[Opening GIVEN TEXT section]
The Wells Fargo saga is a tragic example of systemic leadership failure.  Excuses offered by top leadership continue to provide rich examples of their failures in serving their customers, their people, their communities, and shareholders.

Unfortunately, as bad as they are, the current data probably only shows part of the problem.  There’s probably data from the last several years that will never be presented, reinforcing the awful leadership model set by Wells Fargo top executives.

Too often, blame for performance issues is pushed down the the sales person.  We see it in organizations all the time, sales people aren’t performing, sales people are doing the wrong things, sales people are engaging customers incorrectly, sales people have crossed the line and are doing things unethically.

Every large organization will have some small number of sales people that do the wrong things, do them poorly, and even those that cross the line.  As much as you try to screen these people in the hiring process, in any large organization, some poor performers or bad people will get through.  We address these individual performance problems through coaching and developing the poor performer.  Ultimately, if the poor performer can’t meet performance expectations, then that individual has to be moved.

Some of the ethical breaches in the Wells Fargo situation, have to do with “conditions of employment.”  These are actions or behaviors that mandate immediate termination.  If we are doing the right job in hiring, setting personal examples of proper behaviors, and leadership, these breaches should be very rare (for a deeper discussion of conditions of employment, look at the Sales Manager Survival Guide.).

But 5300?  5300 sales people doing the wrong things, crossing ethical boundaries, and “gaming” their performance metrics by creating false customer accounts, represents systemic failure of management.  Failures of this magnitude couldn’t be the result of failures of front line management or sales people, but had to be the results of systemic leadership failure at the very top of the organization.
[Closing GIVEN TEXT section]
[Opening RECORDS section]
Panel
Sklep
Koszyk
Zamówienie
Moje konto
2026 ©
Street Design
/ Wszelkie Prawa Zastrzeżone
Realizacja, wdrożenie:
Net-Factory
[Closing RECORDS section]
_WHAT THIS EXERCISE ASKS_
1. Decide whether each statement agrees with the text on Wells Fargo. Answer yes or no for each, and quote the words from the text that settle it. (a) The text says 5300 sales people created false customer accounts. (b) The text says careful hiring can keep every bad sales person out of a large organization. (c) The text puts the blame for the failures on front line managers.
2. Quote the text on Wells Fargo word for word, starting at "Some of the" and ending at "of the organization.".
The items have nothing to do with the text on Wells Fargo.

_SOLUTIONS IN ORDER_
1.
(a) Yes: "5300 sales people doing the wrong things, crossing ethical boundaries, and “gaming” their performance metrics by creating false customer accounts"
(b) No: "As much as you try to screen these people in the hiring process, in any large organization, some poor performers or bad people will get through."
(c) No: "Failures of this magnitude couldn’t be the result of failures of front line management or sales people"

2.
Some of the ethical breaches in the Wells Fargo situation, have to do with “conditions of employment.”  These are actions or behaviors that mandate immediate termination.  If we are doing the right job in hiring, setting personal examples of proper behaviors, and leadership, these breaches should be very rare (for a deeper discussion of conditions of employment, look at the Sales Manager Survival Guide.).

But 5300?  5300 sales people doing the wrong things, crossing ethical boundaries, and “gaming” their performance metrics by creating false customer accounts, represents systemic failure of management.  Failures of this magnitude couldn’t be the result of failures of front line management or sales people, but had to be the results of systemic leadership failure at the very top of the organization.